__Supplied passage__
IN ANJUM HASAN’S History’s Angel (Bloomsbury; 288 pages; ₹799) the protagonist Alif is many things. An idealistic history teacher, a besotted Delhi resident, and yes, also a Muslim in contemporary India. “What if there were someone who may on the face of it be classic victim material but doesn’t see himself that way and just wants to be left alone?” says Hasan in an email interview, reflecting on the spark behind her fourth, and latest, novel.
Is it possible to be an apolitical Muslim in contemporary Delhi? Alif is a tragic hero of sorts; dreamy, often naive, not very observant as a Muslim. He avoids confrontations, delights in taking his students on field trips to Delhi’s monuments, and exults in the past. Unlike Tahira, his more ambitious, career-minded wife he is reasonably satisfied with his lot. In terms of action, not that much happens in this novel, although there is one incident that sets events into motion.
During an outing with his nine-year old students to Humayun’s Tomb, a student called Ankit badgers Alif. He wants to see a Hanuman temple instead. During the trip, the boy goes missing in the complex. It turns out to be a deliberate act of truancy. On being found, he asks Alif: “Are you a dirty Musalla?” The mimicry of an adult slur comes as a sudden sting. Piqued in that moment, Alif twists the boy’s ear. This sets off a disciplinary enquiry and Alif’s suspension. The incident takes place in a world where Muslims are being lynched and a new discriminatory citizenship bill is on the anvil.
Hasan, who’s first published work was a book of poetry in 2006, has also written short stories, literary criticism and three previous novels. But Alif’s story was always going to be a novel.
“This monstrous reality I’m writing about here, the political situation, felt like it needed the breathing space a novel offers, through a character who gets entangled in it without wanting to,” she says.

__Provided information__
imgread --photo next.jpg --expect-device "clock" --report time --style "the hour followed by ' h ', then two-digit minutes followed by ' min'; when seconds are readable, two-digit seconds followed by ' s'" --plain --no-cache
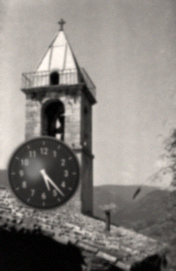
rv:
5 h 23 min
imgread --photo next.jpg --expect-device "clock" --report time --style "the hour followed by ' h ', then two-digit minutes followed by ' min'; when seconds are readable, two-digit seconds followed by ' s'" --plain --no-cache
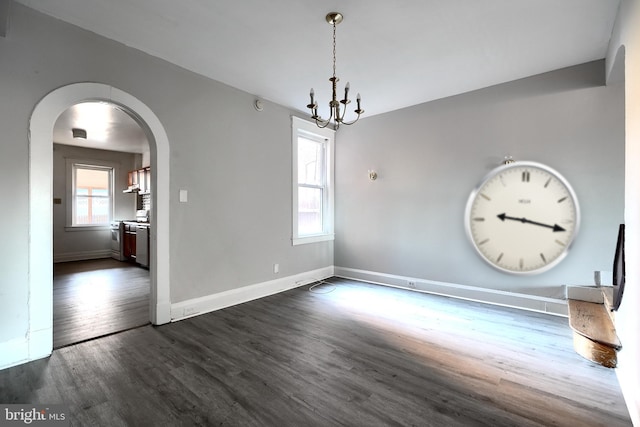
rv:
9 h 17 min
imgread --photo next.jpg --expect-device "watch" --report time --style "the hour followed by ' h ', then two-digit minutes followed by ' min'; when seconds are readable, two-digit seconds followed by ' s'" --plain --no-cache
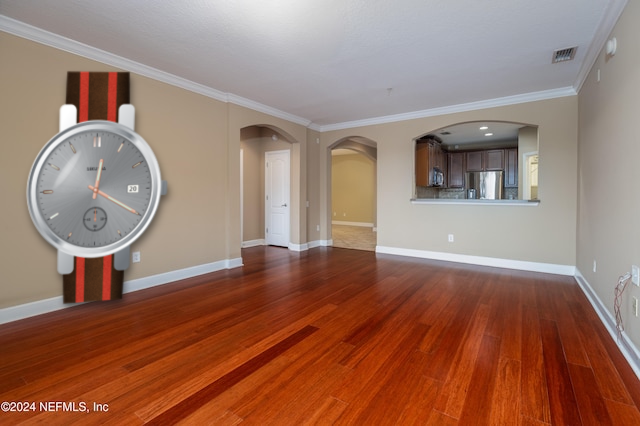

__What needs to be done__
Answer these from the passage on History's Angel:
1. How many pages does the novel have?
2. Which monument do Alif's students visit on the outing when Ankit goes missing?
3. In what year did Hasan publish her first work, and what kind of book was it?

__The response__
1. 288 pages.
2. Humayun's Tomb.
3. 2006, a book of poetry.